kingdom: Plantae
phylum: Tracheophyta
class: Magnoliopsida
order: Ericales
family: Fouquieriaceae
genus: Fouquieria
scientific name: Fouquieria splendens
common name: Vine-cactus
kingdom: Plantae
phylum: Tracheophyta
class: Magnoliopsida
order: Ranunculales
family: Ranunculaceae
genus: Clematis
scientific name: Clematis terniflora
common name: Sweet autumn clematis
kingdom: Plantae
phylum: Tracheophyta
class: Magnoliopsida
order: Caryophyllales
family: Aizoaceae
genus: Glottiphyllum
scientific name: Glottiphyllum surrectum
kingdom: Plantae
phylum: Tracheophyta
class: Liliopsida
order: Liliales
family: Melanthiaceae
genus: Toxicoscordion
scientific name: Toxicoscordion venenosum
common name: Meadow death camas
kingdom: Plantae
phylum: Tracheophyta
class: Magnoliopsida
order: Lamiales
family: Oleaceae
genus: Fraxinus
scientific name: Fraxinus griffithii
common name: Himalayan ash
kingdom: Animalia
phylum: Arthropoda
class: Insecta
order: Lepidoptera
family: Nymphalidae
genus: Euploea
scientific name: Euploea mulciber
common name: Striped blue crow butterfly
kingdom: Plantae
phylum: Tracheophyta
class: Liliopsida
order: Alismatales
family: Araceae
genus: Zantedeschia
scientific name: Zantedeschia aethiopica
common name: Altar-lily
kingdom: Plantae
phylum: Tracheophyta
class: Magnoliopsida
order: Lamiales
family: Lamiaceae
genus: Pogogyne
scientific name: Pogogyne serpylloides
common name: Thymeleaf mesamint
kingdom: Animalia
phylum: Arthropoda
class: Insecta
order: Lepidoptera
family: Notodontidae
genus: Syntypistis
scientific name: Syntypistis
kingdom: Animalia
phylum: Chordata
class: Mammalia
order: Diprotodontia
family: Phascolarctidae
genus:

:::::

*Problem*. Copy all of the lines above, character for character.

*Result for this task*.
kingdom: Plantae
phylum: Tracheophyta
class: Magnoliopsida
order: Ericales
family: Fouquieriaceae
genus: Fouquieria
scientific name: Fouquieria splendens
common name: Vine-cactus
kingdom: Plantae
phylum: Tracheophyta
class: Magnoliopsida
order: Ranunculales
family: Ranunculaceae
genus: Clematis
scientific name: Clematis terniflora
common name: Sweet autumn clematis
kingdom: Plantae
phylum: Tracheophyta
class: Magnoliopsida
order: Caryophyllales
family: Aizoaceae
genus: Glottiphyllum
scientific name: Glottiphyllum surrectum
kingdom: Plantae
phylum: Tracheophyta
class: Liliopsida
order: Liliales
family: Melanthiaceae
genus: Toxicoscordion
scientific name: Toxicoscordion venenosum
common name: Meadow death camas
kingdom: Plantae
phylum: Tracheophyta
class: Magnoliopsida
order: Lamiales
family: Oleaceae
genus: Fraxinus
scientific name: Fraxinus griffithii
common name: Himalayan ash
kingdom: Animalia
phylum: Arthropoda
class: Insecta
order: Lepidoptera
family: Nymphalidae
genus: Euploea
scientific name: Euploea mulciber
common name: Striped blue crow butterfly
kingdom: Plantae
phylum: Tracheophyta
class: Liliopsida
order: Alismatales
family: Araceae
genus: Zantedeschia
scientific name: Zantedeschia aethiopica
common name: Altar-lily
kingdom: Plantae
phylum: Tracheophyta
class: Magnoliopsida
order: Lamiales
family: Lamiaceae
genus: Pogogyne
scientific name: Pogogyne serpylloides
common name: Thymeleaf mesamint
kingdom: Animalia
phylum: Arthropoda
class: Insecta
order: Lepidoptera
family: Notodontidae
genus: Syntypistis
scientific name: Syntypistis
kingdom: Animalia
phylum: Chordata
class: Mammalia
order: Diprotodontia
family: Phascolarctidae
genus:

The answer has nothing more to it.